Electromotive force (EMF) ε is the work per unit charge a battery (or other source) does; EMF creates and maintains potential difference. Real batteries have internal resistance r; terminal voltage V = ε − Ir decreases with current.
From your study of potential energy, you know that moving charges uphill in a potential field requires work. In a circuit, current flows from high to low potential through the external load, dissipating energy. But something must continuously pump charge back from low to high potential to sustain the current — that something is the electromotive force. Despite the name, EMF is not a force; it is energy per unit charge (measured in volts), representing the work done by the source (chemical, mechanical, thermal) per coulomb moved through it. A 12 V car battery does 12 joules of work for every coulomb it drives around the circuit.
The idealized battery maintains a fixed potential difference ε across its terminals regardless of the current drawn. Real batteries do not behave this way. Every real battery has internal resistance r — resistance inside the battery itself due to the ionic solution and electrodes. When current I flows, there is a voltage drop Ir within the battery, so the actual terminal voltage is V = ε − Ir. Draw more current and the terminal voltage sags. This is why a nearly dead battery reads 12 V when disconnected but might only sustain 9 V when trying to start a car engine. The EMF is still 12 V; the internal resistance has increased, causing a larger voltage drop at the high current demanded.
You already know from Ohm's law that V = IR for a resistor.
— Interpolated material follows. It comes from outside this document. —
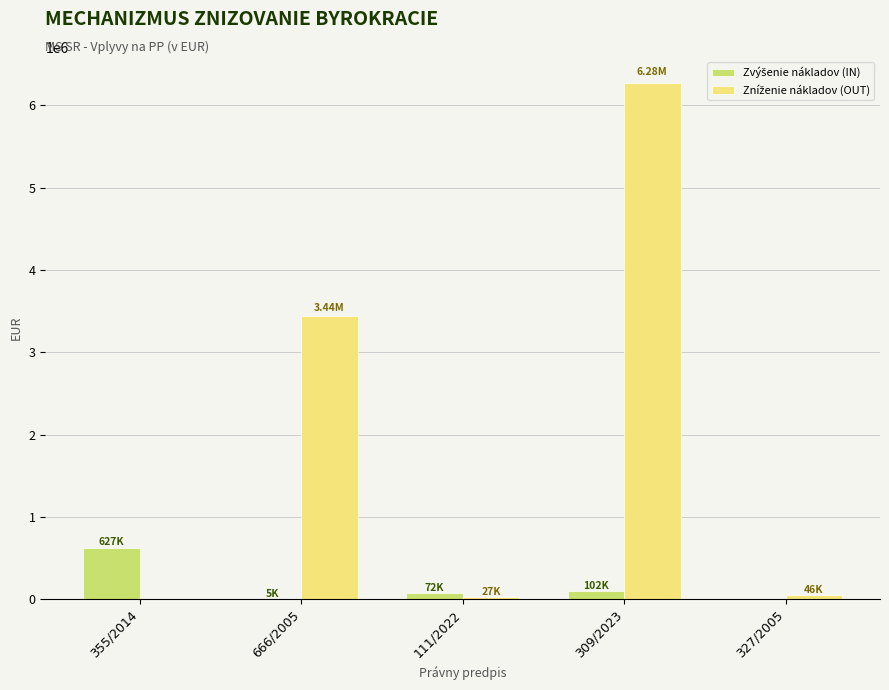

At which category is the sum across all series the highest?

309/2023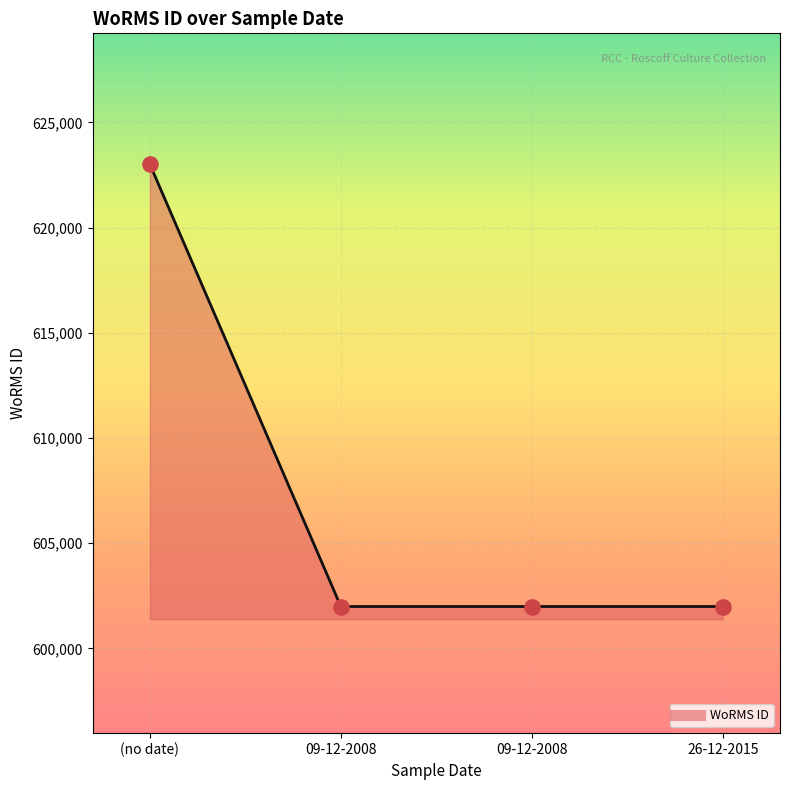

What is the ratio of the value at 26-12-2015 to the value at 09-12-2008?

1.0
Combining that with the battery model gives you the complete single-loop circuit: ε = I(R + r). The total driving EMF equals the total resistive voltage drop across both the external load R and the internal resistance r. Rearranging, I = ε/(R + r). Notice the limiting cases: if r → 0 (ideal battery), I = ε/R as you would naively expect; if R → 0 (short circuit), I = ε/r, which can be dangerously large since r is small.
The power perspective ties it together. The battery delivers power P = εI. Of this, P_load = I²R goes to the external load doing useful work, and P_lost = I²r is wasted as heat inside the battery. Maximum power is delivered to the load when R = r — a result called the maximum power transfer theorem that will reappear in circuit analysis. The EMF concept is the bridge between the energy-source view (chemistry pumping charge) and the circuit-analysis view (voltage sources driving currents through resistances); mastering it is essential before you move to multi-loop circuits with Kirchhoff's laws.